The 61st World Science Fiction Convention to be held in 2003 was awarded to Toronto, Ontario, Canada.

== Awards ==

=== 2000 Hugo Awards ===

The awards were administered by Michael Nelson, Covert Beach, Robert MacIntosh, Tom Veal, Mike Jencevice, and Becky Thomson. The base was designed by Johnna Klukas.

- Best Novel: A Deepness in the Sky by Vernor Vinge
- Best Novella: "The Winds of Marble Arch" by Connie Willis
- Best Novelette: "10^{16} to 1" by James Patrick Kelly
- Best Short Story: "Scherzo with Tyrannosaur" by Michael Swanwick
- Best Related Book: Science Fiction of the 20th Century: An Illustrated History by Frank M. Robinson
- Best Dramatic Presentation: Galaxy Quest
- Best Professional Editor: Gardner Dozois
- Best Professional Artist: Michael Whelan
- Best Semiprozine: Locus, edited by Charles N. Brown
- Best Fanzine: File 770, edited by Mike Glyer
- Best Fan Writer: Dave Langford
- Best Fan Artist: Joe Mayhew (posthumous)

=====

● To-do list:
1. Answer these questions from the 2000 Hugo Awards text:
(a) Which city was awarded the 61st World Science Fiction Convention?
(b) Who designed the base?
(c) Which work won Best Novel, and who wrote it?
2. Reproduce everything in the 2000 Hugo Awards text from "- Best Novel: A" down to "Joe Mayhew (posthumous)", with no changes.

Collected data:
=====

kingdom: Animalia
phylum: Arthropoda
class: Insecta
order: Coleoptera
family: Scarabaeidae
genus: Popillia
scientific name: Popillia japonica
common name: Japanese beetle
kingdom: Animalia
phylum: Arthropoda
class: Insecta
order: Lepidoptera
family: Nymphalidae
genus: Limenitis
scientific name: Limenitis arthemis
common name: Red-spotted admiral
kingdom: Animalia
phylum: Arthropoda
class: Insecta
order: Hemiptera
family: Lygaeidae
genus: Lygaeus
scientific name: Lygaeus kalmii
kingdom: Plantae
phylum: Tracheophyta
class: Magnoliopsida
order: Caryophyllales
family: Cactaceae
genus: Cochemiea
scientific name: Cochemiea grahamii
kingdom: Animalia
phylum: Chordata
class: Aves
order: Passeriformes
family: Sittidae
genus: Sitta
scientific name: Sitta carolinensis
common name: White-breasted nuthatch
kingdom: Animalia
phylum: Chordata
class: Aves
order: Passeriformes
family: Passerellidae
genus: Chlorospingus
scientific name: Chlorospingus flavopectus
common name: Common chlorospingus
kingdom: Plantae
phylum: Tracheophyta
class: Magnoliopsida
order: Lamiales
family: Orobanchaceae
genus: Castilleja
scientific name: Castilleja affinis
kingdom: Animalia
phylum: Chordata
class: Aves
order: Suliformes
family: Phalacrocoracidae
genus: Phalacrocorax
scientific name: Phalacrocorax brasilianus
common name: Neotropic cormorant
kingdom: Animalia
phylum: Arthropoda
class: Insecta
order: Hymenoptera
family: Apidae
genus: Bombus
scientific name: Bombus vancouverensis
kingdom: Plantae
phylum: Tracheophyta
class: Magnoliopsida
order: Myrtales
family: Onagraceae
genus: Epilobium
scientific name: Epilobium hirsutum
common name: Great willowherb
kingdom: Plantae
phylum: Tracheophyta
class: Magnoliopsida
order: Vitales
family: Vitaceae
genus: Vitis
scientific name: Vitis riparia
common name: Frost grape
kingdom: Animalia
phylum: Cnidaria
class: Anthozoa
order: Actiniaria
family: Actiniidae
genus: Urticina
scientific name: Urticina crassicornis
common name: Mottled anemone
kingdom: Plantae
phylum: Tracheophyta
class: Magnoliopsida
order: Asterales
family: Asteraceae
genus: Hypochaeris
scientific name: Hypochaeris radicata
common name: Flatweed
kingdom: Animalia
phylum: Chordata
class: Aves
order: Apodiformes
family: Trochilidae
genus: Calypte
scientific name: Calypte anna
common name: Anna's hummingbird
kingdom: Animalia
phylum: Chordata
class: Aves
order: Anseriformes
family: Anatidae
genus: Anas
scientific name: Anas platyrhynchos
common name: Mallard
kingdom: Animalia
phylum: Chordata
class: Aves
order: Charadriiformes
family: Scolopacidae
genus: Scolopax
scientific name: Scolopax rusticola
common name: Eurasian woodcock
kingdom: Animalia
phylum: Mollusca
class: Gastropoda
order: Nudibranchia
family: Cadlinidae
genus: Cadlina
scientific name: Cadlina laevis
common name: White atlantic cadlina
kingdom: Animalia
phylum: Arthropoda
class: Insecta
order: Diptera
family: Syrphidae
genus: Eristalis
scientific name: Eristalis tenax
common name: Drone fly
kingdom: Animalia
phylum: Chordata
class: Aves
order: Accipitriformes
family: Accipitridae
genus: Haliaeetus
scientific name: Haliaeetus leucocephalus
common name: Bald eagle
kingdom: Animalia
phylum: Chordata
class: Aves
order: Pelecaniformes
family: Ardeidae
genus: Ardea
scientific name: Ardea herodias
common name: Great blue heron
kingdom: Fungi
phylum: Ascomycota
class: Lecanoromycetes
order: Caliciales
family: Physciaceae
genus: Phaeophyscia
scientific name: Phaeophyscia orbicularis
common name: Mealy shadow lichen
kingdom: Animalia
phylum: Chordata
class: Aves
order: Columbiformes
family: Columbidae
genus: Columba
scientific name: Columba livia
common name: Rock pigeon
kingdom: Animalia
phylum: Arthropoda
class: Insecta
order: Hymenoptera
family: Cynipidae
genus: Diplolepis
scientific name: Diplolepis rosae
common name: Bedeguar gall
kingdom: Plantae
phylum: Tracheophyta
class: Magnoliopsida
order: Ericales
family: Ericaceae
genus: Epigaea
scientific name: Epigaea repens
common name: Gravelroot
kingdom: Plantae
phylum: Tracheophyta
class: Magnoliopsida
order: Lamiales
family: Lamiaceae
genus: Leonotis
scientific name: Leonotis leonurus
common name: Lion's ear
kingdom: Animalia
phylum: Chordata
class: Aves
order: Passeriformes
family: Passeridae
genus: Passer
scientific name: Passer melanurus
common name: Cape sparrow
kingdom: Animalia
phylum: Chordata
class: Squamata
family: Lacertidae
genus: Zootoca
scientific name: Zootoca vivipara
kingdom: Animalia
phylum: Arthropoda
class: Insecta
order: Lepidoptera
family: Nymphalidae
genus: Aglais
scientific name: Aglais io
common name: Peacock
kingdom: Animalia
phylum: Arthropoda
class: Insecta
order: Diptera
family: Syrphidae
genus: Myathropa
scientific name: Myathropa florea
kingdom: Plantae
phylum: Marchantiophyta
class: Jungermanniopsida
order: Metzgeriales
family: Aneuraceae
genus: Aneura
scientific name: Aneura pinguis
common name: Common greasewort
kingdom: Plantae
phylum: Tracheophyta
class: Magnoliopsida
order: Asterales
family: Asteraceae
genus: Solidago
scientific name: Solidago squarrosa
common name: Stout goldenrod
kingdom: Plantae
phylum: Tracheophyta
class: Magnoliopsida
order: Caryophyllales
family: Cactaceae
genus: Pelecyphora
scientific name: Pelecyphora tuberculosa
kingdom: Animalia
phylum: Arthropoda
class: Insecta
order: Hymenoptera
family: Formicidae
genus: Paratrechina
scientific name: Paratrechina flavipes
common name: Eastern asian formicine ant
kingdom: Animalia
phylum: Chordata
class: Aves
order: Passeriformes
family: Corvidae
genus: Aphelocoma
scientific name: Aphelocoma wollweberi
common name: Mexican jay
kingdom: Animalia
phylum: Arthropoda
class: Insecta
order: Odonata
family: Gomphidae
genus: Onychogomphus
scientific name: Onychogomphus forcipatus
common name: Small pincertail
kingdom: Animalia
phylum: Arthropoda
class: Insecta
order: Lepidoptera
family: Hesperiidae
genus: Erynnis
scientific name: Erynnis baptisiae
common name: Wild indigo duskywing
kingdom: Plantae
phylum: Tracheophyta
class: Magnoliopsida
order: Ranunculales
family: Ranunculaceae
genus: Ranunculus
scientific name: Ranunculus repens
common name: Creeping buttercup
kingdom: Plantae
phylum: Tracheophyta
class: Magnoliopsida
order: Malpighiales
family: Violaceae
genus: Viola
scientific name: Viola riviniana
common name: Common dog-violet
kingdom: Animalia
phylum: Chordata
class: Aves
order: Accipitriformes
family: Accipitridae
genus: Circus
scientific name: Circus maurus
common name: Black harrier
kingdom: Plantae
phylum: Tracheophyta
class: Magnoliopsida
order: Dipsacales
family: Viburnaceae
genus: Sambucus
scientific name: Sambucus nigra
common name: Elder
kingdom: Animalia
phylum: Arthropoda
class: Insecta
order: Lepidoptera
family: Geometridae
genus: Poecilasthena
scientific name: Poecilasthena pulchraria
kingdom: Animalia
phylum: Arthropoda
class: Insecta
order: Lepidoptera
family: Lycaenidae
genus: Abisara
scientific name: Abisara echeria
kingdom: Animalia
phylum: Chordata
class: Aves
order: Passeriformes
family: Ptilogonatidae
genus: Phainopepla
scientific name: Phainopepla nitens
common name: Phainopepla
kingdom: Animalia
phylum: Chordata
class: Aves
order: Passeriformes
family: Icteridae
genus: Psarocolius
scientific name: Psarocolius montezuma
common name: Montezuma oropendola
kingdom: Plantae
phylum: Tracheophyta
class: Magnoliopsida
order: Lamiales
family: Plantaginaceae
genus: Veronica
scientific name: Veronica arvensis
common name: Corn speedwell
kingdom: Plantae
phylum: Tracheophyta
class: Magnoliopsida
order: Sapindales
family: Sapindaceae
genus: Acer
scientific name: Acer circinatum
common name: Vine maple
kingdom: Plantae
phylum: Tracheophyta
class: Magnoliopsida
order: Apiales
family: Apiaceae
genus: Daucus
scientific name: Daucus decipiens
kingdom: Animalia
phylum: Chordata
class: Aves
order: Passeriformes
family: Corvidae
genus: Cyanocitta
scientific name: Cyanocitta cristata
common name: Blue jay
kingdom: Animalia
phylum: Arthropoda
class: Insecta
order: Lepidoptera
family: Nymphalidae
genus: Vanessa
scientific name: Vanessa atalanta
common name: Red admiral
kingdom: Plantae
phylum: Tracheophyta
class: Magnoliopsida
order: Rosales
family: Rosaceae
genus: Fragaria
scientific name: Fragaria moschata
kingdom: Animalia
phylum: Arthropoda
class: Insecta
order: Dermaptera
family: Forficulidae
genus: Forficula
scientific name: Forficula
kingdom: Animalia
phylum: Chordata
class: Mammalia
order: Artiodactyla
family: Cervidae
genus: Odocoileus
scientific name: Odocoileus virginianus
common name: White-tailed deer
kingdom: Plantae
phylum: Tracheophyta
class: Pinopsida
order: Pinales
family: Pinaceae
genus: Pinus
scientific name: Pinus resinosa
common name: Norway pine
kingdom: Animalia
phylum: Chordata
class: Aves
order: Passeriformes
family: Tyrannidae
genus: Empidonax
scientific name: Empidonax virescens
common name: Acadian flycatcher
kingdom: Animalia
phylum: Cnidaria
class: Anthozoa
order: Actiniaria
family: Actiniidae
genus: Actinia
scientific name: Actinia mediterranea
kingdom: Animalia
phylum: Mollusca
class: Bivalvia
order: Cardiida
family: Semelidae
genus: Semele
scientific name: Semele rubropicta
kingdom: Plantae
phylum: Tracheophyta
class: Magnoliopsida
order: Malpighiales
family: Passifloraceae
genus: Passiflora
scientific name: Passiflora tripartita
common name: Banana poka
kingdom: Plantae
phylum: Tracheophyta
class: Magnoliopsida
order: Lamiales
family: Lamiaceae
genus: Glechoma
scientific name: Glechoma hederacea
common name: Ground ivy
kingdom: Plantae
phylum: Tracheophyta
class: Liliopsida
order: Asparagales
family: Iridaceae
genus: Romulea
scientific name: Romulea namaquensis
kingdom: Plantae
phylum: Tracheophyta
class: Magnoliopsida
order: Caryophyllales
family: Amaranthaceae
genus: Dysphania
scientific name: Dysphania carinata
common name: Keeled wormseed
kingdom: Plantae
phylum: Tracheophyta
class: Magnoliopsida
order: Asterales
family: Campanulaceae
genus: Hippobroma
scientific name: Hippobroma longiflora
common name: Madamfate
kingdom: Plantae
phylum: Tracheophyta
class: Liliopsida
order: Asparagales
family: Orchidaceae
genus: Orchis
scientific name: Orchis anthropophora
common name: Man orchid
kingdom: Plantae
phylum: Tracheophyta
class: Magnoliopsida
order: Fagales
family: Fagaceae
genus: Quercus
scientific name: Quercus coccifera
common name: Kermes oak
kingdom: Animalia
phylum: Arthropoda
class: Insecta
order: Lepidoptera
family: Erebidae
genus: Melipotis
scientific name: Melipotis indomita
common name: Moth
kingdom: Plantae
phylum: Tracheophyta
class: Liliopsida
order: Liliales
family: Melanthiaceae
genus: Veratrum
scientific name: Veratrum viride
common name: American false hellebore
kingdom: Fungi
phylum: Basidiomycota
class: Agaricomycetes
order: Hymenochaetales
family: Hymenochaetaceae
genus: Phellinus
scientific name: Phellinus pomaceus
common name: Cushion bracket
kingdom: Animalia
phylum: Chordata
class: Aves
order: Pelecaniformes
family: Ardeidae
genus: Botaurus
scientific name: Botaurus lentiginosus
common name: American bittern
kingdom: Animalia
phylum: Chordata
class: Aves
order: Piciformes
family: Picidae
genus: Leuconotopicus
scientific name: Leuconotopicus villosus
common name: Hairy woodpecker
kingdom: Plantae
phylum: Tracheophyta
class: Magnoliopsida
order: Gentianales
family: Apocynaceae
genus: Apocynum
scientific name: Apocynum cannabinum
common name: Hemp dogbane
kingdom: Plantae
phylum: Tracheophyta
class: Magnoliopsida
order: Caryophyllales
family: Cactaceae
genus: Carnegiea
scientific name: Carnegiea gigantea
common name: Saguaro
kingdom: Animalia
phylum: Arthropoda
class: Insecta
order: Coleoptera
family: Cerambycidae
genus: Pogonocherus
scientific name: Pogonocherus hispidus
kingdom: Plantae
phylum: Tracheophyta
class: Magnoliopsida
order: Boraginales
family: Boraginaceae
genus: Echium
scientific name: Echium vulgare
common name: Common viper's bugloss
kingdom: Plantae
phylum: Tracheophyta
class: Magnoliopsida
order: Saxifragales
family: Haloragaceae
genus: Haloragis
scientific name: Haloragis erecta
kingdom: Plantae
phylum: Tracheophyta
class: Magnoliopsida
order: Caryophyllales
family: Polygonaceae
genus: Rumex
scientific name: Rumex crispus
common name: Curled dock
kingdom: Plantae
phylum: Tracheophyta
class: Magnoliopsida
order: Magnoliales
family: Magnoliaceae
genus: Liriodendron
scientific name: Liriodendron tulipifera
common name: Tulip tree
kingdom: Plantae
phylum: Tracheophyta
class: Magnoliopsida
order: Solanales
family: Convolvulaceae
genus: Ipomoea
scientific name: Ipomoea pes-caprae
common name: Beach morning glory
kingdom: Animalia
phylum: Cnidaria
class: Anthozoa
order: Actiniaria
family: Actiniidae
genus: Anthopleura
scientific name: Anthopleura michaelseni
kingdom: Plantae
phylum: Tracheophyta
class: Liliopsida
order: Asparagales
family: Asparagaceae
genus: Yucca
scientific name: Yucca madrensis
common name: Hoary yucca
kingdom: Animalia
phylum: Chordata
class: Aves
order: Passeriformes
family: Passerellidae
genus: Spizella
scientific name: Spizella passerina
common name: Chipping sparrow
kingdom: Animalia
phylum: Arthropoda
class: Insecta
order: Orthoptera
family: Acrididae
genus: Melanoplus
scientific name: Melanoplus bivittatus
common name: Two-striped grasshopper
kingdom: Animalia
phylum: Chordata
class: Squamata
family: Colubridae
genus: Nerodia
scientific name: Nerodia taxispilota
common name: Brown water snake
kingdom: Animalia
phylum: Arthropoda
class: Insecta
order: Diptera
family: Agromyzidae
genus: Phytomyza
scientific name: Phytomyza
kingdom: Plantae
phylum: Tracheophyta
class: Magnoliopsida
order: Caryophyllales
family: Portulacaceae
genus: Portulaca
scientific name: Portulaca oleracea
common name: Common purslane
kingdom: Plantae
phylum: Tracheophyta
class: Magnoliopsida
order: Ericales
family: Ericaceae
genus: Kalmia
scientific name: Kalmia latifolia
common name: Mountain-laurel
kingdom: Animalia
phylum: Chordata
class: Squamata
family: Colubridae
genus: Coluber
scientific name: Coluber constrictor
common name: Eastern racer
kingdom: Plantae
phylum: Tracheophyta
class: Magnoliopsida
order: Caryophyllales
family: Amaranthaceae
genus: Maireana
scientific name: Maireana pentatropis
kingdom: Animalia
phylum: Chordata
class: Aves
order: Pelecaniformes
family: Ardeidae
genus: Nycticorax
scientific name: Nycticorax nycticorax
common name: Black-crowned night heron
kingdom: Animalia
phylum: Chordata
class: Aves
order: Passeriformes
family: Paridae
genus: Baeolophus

=====

● The results:
1.
(a) Toronto, Ontario, Canada
(b) Johnna Klukas
(c) A Deepness in the Sky, by Vernor Vinge

2.
- Best Novel: A Deepness in the Sky by Vernor Vinge
- Best Novella: "The Winds of Marble Arch" by Connie Willis
- Best Novelette: "10^{16} to 1" by James Patrick Kelly
- Best Short Story: "Scherzo with Tyrannosaur" by Michael Swanwick
- Best Related Book: Science Fiction of the 20th Century: An Illustrated History by Frank M. Robinson
- Best Dramatic Presentation: Galaxy Quest
- Best Professional Editor: Gardner Dozois
- Best Professional Artist: Michael Whelan
- Best Semiprozine: Locus, edited by Charles N. Brown
- Best Fanzine: File 770, edited by Mike Glyer
- Best Fan Writer: Dave Langford
- Best Fan Artist: Joe Mayhew (posthumous)